TORY leader hopeful Mark Harper said he could not promise the UK would leave the European Union on October 31, because it “just isn’t possible”.

Formally launching his bid for the Conservative Party top job yesterday, the Swindon-born Forest of Dean MP refused to guarantee Brexit could be delivered by the end of October.

Mr Harper, 49, the former chief whip, would not rule out a no-deal Brexit if the alternative was not leaving at all but "one thing I'm not promising, as much as I'd like, is that we will leave deal or no deal come October 31" because "it just isn't possible".

He claimed to have a "credible, deliverable plan" to get the UK out of the European Union, based on "going back to Brussels to open real and transparent discussions to change the backstop".

Mr Harper, who has not served in office under Theresa May, said that proper, functioning government "can only be enforced by someone who hasn't been party to what has been called the 'worst example of ill-discipline in Cabinet in British political history'".

The self-described "underdog" in the contest said he would go back to Brussels to re-negotiate the Northern Ireland backstop.

While he said he would not take no-deal off the table, Mr Harper warned the parliamentary arithmetic meant no new leader could promise to take the UK out by the latest EU deadline. "One thing I'm not promising, as much as I'd like, is that we will leave deal or no-deal come October 31. Why?

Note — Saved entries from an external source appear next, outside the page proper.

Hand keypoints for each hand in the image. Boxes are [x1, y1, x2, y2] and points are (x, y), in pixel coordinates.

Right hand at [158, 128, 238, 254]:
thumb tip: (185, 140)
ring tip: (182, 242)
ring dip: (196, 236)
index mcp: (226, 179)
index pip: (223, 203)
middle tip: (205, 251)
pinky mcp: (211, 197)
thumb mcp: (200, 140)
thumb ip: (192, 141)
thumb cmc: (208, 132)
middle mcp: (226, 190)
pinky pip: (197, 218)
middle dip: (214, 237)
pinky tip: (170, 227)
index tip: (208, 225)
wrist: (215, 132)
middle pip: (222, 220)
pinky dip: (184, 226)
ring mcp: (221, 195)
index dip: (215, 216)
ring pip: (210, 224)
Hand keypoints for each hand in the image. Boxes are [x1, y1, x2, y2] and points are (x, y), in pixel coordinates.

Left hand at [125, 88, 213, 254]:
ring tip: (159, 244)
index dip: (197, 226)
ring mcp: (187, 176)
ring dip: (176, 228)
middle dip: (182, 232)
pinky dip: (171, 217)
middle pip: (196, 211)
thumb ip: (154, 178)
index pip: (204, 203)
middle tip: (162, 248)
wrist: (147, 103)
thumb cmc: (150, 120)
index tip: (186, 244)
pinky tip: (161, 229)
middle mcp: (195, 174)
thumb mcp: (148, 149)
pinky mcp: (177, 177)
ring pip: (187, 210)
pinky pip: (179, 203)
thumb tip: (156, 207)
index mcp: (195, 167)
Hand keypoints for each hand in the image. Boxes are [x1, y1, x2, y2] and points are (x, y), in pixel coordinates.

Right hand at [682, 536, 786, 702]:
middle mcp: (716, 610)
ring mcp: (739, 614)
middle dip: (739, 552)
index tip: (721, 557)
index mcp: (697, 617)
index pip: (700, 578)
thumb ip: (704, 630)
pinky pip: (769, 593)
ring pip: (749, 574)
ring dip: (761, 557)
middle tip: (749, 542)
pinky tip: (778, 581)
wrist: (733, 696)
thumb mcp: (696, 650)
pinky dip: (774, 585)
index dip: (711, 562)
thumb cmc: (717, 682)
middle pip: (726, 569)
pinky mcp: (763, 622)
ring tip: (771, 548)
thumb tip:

It's because I'm being straight with you and it just isn't possible," he said.

"As a chief whip who has had to operate when the numbers were tight, I know how Parliament works and I know how to count."

Mr Harper was raised in Swindon, attended Headlands School and Swindon College, before leaving to read Politics, Philosophy and Economics at the University of Oxford. He returned to his hometown after university, training as an accountant with KPMG, then leaving to work at Intel. He has served as Forest of Dean MP since 2005.